The two Northeastern professors were honored for their contributions through research and service.

Portrait of David Zgarrick (left) and Margarita DiVall (right).
Professors Margarita DiVall and David Zgarrick were honored for their contributions through research and service. Photo by Matthew Modoono/Northeastern University and Courtesy Photo

Northeastern University clinical professor Margarita DiVall and professor emeritus David Zgarrick recently received prestigious awards from the American Association of Colleges of Pharmacy.

DiVall, senior associate dean for faculty affairs and belonging at Northeastern, was honored with the Rufus A. Lyman Award for her paper “A National Survey of Perceptions Around Conditions Associated with Pharmacy Faculty Workload Equity,” which appeared in the American Journal of Pharmaceutical Education.

Zgarrick received the Distinguished Service Award, which recognizes an individual who provided “exemplary service to AACP and academic pharmacy.”

The Rufus A. Lyman Award bestowed on DiVall is given annually to authors of the best paper published that year in the American Journal of Pharmaceutical Education.

The paper DiVall helped author looks at the perception of workload of faculty from 145 colleges around the country.

“Faculty workload is an issue of much interest and debate,” DiVall said. “Faculty have to do teaching, service, scholarship, and research, which you think would be easy enough to measure because it’s numbers of courses and students. But it can be interpreted very differently. One of the most challenging things about workload is a perception of equity.”

The group of authors conducted the study via a survey to faculty members who are members of the American Association of Colleges of Pharmacy, asking them about their workload and what the faculty members felt about this workload in terms of equity.

DiVall said they received 662 responses that the team then analyzed. What they found was that faculty wanted more transparency in terms of workload assignment, illustrating the value of institutions having workload policies that contain elements of transparency.

“Transparency was really important in terms of having an impact on perceptions of equity,” DiVall said. “Developing trust between the leadership and the faculty (also) helps enhance productivity and accountability.”

Zgarrick was recognized as an individual who provided “exemplary service to AACP and academic pharmacy.”

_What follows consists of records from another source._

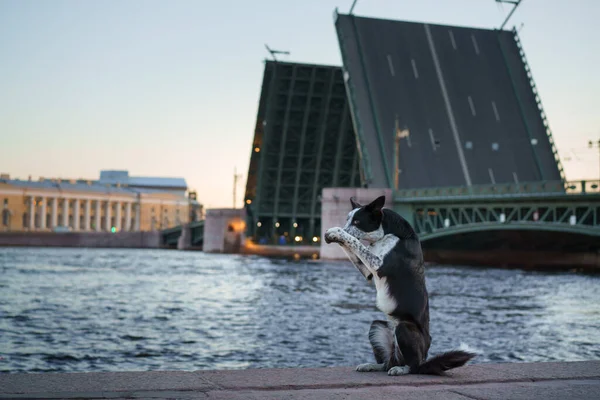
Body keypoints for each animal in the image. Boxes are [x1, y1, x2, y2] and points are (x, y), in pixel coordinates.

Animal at [326, 195, 476, 376]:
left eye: (356, 221)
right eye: (347, 219)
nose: (343, 228)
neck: (388, 233)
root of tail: (425, 357)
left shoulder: (378, 264)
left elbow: (355, 241)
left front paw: (336, 232)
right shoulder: (369, 272)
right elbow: (352, 247)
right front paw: (335, 235)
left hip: (404, 329)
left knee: (413, 366)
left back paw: (402, 369)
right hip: (377, 326)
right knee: (387, 363)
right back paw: (373, 365)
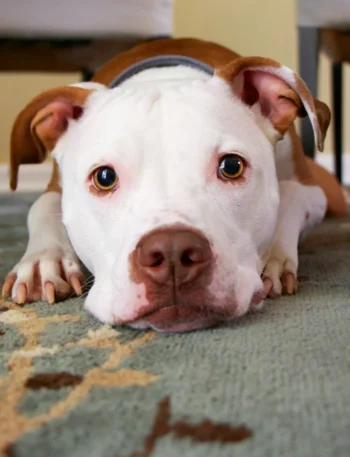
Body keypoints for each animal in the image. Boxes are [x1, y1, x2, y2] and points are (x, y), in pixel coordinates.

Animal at [2, 38, 348, 332]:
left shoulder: (313, 191)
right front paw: (43, 261)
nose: (171, 252)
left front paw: (274, 258)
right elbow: (41, 206)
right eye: (104, 177)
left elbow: (290, 195)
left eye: (231, 166)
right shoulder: (54, 188)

Zgarrick first became involved with the AACP while attending graduate school and has served various roles over the years at AACP, including on the AACP Board of Directors as the Chair of the Council of Faculties, the Chair of the Council of Sections and as treasurer for a total of 11 years. 

Zgarrick has served in various roles in the school of pharmacy at Northeastern as both a professor and administrator, including serving as acting dean in the school of pharmacy and associate dean for faculty in Bouve College. He retired from Northeastern in 2022.

Zgarrick spent much of his career teaching and researching the business management side of pharmacy.

“I (helped) future pharmacists understand that in order to provide good care to patients, you actually have to run a business that takes good care of patients,” he said. “I help them understand the business side.”